The military and authorities have previously said they have defeated the rebel group FACT just to fight to continue.
Chad’s army has won victory in its weeks-long battle with northern rebels that led to war death of President Idriss Deby on the front line.
The rebel group Front for Change and Concord in Chad (FACT) did not respond to a request for comment on the army’s claim on Sunday. Transitional military authorities have previously said they have defeated the rebels just to fight to continue.

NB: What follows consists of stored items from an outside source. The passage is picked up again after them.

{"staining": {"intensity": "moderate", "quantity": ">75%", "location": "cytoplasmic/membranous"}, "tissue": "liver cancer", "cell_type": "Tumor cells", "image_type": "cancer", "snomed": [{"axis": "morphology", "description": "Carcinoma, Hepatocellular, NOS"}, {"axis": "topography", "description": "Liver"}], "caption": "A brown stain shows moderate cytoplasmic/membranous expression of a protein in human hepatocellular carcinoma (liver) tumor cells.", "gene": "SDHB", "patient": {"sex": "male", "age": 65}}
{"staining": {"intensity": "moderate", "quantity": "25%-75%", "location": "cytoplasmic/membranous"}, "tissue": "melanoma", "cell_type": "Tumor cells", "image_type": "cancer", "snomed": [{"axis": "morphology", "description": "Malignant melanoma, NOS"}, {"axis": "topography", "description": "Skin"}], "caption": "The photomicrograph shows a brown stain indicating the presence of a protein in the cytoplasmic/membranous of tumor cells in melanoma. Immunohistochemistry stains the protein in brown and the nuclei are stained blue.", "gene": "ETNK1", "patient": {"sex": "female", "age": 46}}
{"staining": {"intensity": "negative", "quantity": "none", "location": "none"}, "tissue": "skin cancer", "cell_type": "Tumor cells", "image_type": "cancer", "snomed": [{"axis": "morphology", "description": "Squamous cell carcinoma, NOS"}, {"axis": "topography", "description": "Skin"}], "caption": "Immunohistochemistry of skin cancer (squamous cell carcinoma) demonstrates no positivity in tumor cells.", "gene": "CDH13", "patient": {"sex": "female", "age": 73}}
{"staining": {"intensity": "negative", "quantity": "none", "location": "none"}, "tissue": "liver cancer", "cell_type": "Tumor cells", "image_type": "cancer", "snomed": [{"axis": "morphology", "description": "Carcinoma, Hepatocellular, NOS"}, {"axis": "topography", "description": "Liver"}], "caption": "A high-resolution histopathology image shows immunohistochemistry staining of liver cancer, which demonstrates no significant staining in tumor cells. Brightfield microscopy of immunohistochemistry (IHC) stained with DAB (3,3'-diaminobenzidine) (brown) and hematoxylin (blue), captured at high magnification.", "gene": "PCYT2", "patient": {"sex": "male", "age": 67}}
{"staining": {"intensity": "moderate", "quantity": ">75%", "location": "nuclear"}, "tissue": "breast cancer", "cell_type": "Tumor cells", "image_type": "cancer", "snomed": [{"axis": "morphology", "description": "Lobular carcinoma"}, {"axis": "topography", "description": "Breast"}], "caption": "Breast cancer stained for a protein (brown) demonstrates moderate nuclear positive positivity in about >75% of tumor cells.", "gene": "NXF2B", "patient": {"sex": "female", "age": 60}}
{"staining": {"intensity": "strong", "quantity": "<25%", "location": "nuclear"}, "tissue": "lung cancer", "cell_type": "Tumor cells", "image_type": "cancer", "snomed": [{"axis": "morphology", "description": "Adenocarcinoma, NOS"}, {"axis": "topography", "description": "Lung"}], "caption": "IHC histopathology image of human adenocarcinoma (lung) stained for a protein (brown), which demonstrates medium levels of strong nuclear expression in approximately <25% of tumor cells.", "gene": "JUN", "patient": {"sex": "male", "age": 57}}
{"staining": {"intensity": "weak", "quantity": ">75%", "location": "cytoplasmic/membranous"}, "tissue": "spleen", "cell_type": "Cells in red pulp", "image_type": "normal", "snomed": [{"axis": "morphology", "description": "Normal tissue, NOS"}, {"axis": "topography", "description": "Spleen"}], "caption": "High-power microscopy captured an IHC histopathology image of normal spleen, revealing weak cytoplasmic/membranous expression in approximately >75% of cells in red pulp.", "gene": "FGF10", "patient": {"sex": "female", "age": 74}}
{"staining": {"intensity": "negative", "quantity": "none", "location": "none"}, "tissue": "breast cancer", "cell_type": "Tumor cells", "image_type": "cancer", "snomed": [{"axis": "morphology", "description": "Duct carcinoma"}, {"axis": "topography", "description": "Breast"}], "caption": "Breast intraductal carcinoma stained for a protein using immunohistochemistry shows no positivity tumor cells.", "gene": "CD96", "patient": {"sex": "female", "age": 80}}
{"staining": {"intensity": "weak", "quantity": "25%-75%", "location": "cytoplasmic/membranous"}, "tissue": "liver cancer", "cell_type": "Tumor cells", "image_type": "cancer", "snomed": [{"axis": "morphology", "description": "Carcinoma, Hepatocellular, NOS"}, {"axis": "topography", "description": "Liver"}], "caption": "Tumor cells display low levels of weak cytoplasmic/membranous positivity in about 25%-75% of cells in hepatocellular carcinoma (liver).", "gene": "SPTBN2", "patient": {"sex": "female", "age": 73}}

The struggle and wider political instability are being closely monitored. Chad is a key power in Central Africa and a long Western ally against rebel fighters throughout the Sahel region.
Crowds from the capital N’Djamena cheered as Sunday as soldiers returned from the front line in a column of tanks and armored vehicles.
“The triumphant return of the army to the barracks today announces the end of operations and the victory of Chad,” the chief of staff of the army, Abakar Abdelkerim Daoud, told reporters.
At an army base in N’Djamena, dozens of captured rebels sat on the ground, exposed in the assembled press.
FACT fighters crossed the border from Libya in April to take a stand against Deby, whose 30-year government they opposed. His subsequent death while visiting troops brought the country into crisis.
On Saturday, security forces fired tear gas to disperse a protest against the ruling military council. Led by Deby’s son, Mahamat Idriss Itno, the council took power after the death of the former, promising to oversee an 18-month transition to elections.
Opposition politicians and civil society have denounced the acquisition as a coup and called on supporters to take to the streets. At least five people died during a protest on April 27th.
French President Emmanuel Macron had noted strong support for the military during Deby’s funeral which he attended, sitting next to Deby’s son Mahamat. But the French government has changed since then and called for a government of national civil unity.
People had planned a new protest on Sunday, but postponed it for fear that authorities would plan to suppress it violently, Mahamat Nour Ibedou, a prominent human rights activist, told Reuters news agency.
The military council had given permission for a protest on Sunday.